Seeing Eye Girl: A Memoir of Madness,
Resilience, and Hope

by Beverly J. Armento

“I’ve gotten used to the silence in our home. In some ways, I find it comforting. The silence is a huge void that allows me to retreat to the worlds of my books and my daydreams.”

 

Beverly J. Armento pens a tale of what it means to be a caregiver. Born to a mother with a rare eye condition and an Italian father, Beverly’s first five years were filled with joy, hope, and the possibilities of a brighter future.

 

Unfortunately, such dreams and hopes were dashed when her parents’ marriage crumbled. After her father left and her mother’s sight worsened over time, Beverly must now take the reins of keeping the family together. All while her family welcomes a new father figure and brothers.

 

The book is an autobiographical masterpiece of maternal abuse, mental illness, and the struggles of poverty while growing up.

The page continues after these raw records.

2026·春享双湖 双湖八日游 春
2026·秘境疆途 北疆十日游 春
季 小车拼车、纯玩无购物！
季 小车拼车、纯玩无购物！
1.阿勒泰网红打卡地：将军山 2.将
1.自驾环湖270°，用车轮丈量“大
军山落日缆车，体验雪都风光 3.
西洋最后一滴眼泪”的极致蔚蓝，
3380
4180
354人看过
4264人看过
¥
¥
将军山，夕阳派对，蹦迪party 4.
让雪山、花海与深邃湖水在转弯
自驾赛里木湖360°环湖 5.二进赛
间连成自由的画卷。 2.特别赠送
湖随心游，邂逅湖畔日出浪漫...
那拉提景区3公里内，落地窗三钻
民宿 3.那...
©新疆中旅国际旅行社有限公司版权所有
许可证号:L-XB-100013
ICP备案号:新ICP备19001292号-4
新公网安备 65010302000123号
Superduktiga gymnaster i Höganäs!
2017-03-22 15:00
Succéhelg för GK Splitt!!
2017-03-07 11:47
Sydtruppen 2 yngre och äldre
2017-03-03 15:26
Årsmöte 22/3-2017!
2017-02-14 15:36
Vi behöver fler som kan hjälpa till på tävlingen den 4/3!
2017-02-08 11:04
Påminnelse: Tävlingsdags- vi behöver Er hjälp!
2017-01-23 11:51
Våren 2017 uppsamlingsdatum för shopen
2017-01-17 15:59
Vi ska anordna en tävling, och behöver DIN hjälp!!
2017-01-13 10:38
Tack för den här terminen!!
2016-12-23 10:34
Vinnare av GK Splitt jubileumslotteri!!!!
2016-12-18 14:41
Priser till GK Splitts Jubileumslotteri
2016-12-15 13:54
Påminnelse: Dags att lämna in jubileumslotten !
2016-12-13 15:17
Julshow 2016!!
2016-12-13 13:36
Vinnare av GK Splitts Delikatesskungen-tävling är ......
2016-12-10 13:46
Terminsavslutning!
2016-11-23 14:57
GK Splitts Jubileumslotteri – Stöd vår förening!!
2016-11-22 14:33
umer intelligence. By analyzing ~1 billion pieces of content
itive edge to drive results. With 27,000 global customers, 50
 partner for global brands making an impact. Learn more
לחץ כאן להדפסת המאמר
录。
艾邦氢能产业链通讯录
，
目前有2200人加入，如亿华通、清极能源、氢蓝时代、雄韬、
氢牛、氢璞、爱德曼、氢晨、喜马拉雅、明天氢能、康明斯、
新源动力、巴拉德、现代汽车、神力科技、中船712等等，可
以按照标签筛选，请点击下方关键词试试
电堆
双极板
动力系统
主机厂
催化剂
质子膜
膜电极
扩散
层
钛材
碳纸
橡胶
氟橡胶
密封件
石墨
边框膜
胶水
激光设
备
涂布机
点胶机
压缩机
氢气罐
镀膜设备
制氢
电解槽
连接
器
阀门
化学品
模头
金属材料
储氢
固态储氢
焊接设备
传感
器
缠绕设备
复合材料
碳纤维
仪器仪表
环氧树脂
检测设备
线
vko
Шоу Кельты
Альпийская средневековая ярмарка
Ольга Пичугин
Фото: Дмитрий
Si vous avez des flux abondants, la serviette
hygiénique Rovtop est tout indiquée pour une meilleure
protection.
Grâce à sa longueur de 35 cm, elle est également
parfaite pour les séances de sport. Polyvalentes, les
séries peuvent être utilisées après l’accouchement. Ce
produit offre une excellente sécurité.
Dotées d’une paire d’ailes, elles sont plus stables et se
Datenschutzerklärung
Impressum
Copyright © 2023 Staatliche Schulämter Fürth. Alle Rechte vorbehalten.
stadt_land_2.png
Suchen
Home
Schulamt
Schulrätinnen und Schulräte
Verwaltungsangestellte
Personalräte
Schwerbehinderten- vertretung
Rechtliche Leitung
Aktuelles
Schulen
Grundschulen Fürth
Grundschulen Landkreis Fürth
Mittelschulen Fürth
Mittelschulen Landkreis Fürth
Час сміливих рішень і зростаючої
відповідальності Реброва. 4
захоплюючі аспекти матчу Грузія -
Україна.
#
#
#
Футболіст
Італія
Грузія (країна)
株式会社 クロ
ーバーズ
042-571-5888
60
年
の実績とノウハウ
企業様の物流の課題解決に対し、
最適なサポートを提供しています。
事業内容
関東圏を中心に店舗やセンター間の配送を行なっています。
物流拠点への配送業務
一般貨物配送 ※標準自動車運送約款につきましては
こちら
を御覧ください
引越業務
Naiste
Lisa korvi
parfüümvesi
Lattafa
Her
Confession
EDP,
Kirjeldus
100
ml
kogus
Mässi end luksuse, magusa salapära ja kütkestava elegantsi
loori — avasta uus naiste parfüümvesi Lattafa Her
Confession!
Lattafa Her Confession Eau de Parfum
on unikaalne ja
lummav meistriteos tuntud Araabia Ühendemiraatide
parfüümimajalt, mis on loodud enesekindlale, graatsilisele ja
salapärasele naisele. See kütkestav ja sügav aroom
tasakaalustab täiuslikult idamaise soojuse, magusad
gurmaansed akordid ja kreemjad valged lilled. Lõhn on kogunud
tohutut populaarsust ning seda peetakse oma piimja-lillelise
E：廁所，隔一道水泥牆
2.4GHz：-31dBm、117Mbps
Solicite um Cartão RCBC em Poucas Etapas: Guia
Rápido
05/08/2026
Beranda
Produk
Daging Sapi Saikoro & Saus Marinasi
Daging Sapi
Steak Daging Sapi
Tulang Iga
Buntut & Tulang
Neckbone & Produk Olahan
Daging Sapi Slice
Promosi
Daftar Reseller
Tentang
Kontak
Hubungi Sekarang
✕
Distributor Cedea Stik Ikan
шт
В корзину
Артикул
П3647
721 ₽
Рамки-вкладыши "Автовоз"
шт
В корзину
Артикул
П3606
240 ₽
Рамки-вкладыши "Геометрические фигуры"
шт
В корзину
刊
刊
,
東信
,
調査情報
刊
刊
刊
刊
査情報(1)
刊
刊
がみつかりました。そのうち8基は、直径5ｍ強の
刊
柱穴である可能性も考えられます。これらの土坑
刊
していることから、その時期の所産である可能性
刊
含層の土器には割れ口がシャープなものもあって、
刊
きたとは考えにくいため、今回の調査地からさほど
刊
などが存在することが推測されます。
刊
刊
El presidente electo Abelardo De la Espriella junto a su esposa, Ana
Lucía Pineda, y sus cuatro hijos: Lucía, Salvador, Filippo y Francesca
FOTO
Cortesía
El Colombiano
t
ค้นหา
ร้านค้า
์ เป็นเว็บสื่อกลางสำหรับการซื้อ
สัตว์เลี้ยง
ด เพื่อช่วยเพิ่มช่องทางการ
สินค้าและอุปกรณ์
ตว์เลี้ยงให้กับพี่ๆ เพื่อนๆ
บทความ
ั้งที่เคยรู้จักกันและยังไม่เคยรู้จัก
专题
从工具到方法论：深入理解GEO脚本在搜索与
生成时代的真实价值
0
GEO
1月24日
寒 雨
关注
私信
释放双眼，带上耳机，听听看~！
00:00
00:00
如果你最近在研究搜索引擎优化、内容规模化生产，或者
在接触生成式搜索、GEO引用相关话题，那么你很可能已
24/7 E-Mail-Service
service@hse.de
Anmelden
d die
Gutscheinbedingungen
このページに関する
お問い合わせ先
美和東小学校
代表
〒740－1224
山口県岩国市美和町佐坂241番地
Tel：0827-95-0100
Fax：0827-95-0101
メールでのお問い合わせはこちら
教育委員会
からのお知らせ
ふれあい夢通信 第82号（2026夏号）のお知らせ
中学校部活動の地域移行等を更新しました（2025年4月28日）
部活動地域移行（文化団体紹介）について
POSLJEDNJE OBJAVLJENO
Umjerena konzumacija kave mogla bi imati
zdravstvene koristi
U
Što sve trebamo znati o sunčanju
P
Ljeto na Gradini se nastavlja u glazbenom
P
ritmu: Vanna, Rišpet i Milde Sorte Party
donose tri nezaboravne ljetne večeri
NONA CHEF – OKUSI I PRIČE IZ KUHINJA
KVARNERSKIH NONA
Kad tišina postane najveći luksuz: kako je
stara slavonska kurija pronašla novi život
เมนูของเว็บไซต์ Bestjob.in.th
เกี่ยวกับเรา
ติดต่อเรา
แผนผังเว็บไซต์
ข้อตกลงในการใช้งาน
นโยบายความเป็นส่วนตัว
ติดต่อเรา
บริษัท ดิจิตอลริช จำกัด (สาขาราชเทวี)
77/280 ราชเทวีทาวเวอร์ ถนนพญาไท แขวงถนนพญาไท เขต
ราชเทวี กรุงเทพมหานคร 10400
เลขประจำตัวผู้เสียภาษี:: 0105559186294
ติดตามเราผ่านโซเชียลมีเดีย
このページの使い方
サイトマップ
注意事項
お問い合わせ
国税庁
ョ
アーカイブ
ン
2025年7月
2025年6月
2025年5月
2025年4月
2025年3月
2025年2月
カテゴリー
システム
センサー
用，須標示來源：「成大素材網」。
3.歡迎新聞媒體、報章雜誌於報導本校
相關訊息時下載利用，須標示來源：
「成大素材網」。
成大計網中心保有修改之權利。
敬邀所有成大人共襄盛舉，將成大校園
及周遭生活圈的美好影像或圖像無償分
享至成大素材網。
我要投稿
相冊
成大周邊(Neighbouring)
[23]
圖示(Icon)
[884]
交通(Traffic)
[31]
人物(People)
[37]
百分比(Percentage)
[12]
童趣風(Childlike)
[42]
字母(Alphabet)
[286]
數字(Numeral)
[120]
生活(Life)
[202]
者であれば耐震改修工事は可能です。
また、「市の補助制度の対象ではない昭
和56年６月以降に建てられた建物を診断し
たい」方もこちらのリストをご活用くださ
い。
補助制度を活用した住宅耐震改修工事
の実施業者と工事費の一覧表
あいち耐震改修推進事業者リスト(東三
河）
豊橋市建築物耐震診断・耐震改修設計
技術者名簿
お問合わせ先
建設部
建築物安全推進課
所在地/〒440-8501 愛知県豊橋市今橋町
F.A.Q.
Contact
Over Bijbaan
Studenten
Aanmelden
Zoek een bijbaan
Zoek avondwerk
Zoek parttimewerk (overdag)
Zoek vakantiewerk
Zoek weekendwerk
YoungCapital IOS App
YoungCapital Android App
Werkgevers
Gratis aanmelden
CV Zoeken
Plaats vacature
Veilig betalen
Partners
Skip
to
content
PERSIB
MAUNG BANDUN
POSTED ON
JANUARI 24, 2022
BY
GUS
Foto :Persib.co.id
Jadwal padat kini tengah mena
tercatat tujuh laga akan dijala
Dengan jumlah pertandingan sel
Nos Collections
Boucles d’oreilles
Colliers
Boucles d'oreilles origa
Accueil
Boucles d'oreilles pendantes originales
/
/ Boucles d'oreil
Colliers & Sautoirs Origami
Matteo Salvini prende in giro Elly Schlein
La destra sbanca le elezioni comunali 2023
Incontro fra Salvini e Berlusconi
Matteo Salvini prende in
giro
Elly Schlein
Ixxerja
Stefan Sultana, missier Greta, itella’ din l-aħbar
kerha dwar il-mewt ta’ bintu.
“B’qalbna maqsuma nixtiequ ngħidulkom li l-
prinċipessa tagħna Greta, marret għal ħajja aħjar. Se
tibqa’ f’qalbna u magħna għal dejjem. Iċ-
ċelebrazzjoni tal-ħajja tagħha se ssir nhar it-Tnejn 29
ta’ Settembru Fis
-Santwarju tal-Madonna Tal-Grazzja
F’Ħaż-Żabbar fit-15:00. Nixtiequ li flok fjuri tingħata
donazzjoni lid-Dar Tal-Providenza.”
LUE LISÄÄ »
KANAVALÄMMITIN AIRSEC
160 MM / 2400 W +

As Beverly copes with the obstacles of growing up and coming into her own as a teacher, she relays observations and experiences that make fellow abuse victims feel less alone.

Her story is poignant yet hopeful. While she considers herself as having two sides—”weak” Beverly and “strong” Beverly, I can’t imagine how anyone would think of her as less than fearless. There is no doubt that as I finished the book, her story will forever linger in my mind. Her vivid descriptions of her struggles, feelings, and dreams are palpable. Like her younger self—she has a talent for writing, which only improved as the years passed.

In short, this book is a must-read, especially if you are a person who has struggled with similar issues. In that case, the author’s story may just help you take the first step towards liberating yourself from such struggles.